= Floating Foundation of Photography =

The Floating Foundation of Photography was a New York photography exhibition space, meeting place and teaching center. It is famous as a gathering place for a generation of influential New York photographers, including W. Eugene Smith, Arthur Tress, Mary Ellen Mark, Les Krims, Judy Dater, Lisette Model and Lee Witkin. It was also one of the first institutions to engage in teaching photography in socially marginalized communities such as prisons, mental institutions and drug rehabilitation programs.

The Foundation was founded by photographer Maggie Sherwood in 1970 after she bought an old houseboat, painted it purple and offered it as a gallery and photo center for many of her friends. Within a few years she added a classroom and darkrooms. The houseboat was originally moored at the 79th Street Boat Basin, but in later years it traveled up and down the Hudson River. Photography critic A. D. Coleman wrote: "Moored at the literal edge of Manahattan, marginal by definition, it served a key role as the medium of photography itself moved from the periphery to the center of cultural discourse and creative activity."

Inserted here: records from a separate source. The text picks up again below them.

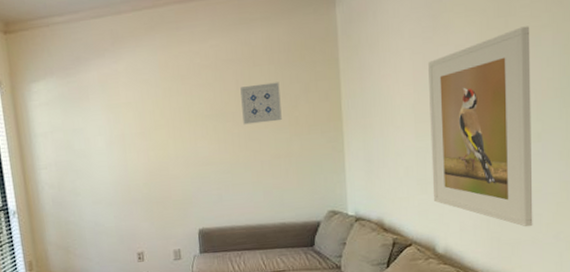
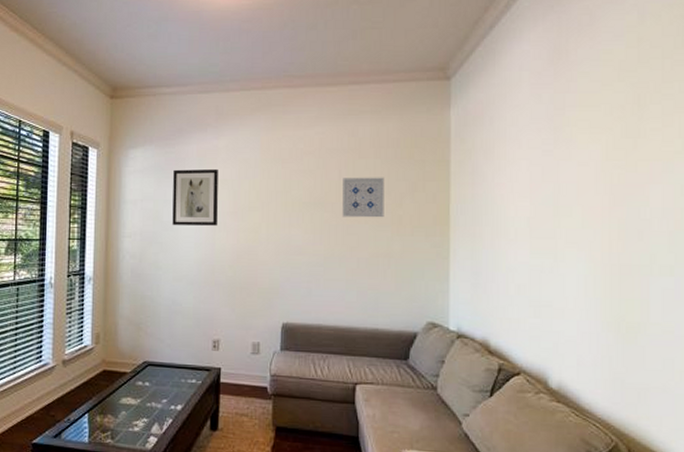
wall art: none [78,92,127,153] -> present [172,168,218,226]
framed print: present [428,26,533,227] -> none [547,150,664,372]

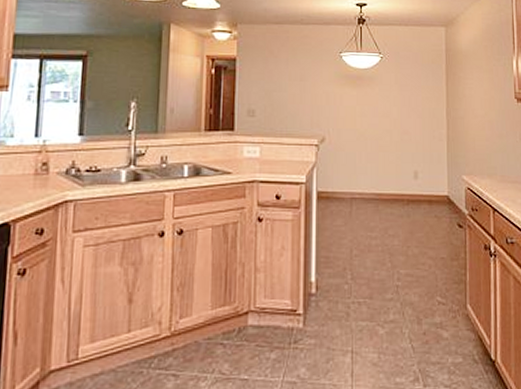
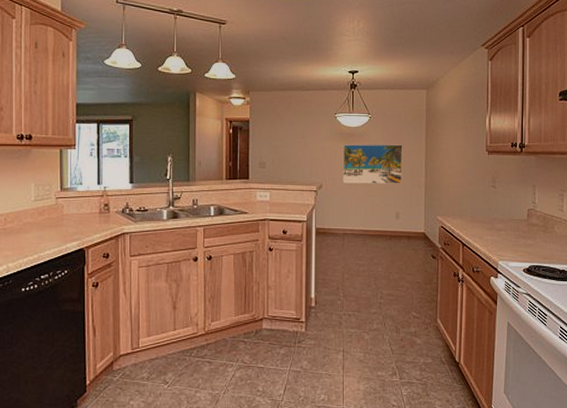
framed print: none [349,89,421,137] -> present [342,144,403,184]

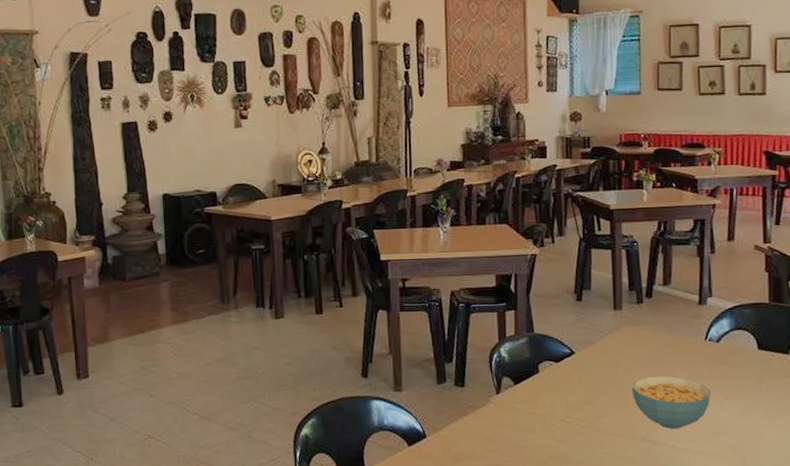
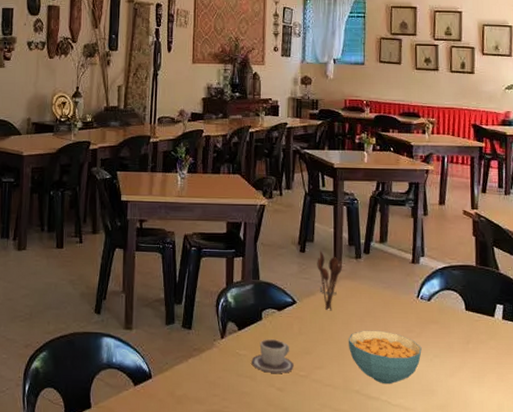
cup: none [530,391,575,425] -> present [251,339,294,373]
utensil holder: none [595,297,624,360] -> present [317,250,343,311]

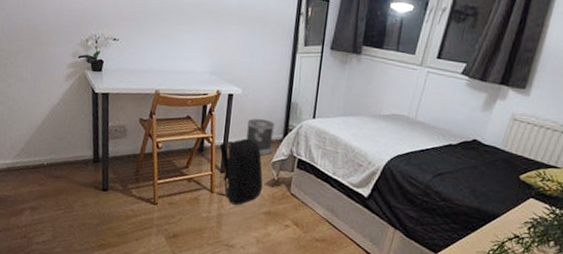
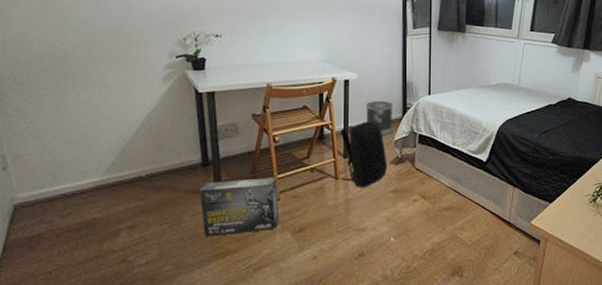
box: none [88,177,157,231] -> present [198,178,280,236]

The Foundation continued to be an influential center for photography in New York until two years after Sherwood's death in 1984.

In 2009 the Samuel Dorsky Museum of Art at the State University of New York at New Paltz mounted a retrospective exhibition about the Floating Foundation, its influences and the photographers who were part of what happened there. The catalog of the exhibition, Taking a Different Tack: Maggie Sherwood and the Floating Foundation of Photography ISBN 978-0-615-25833-1, includes many images of the photographers who met there and the houseboat itself.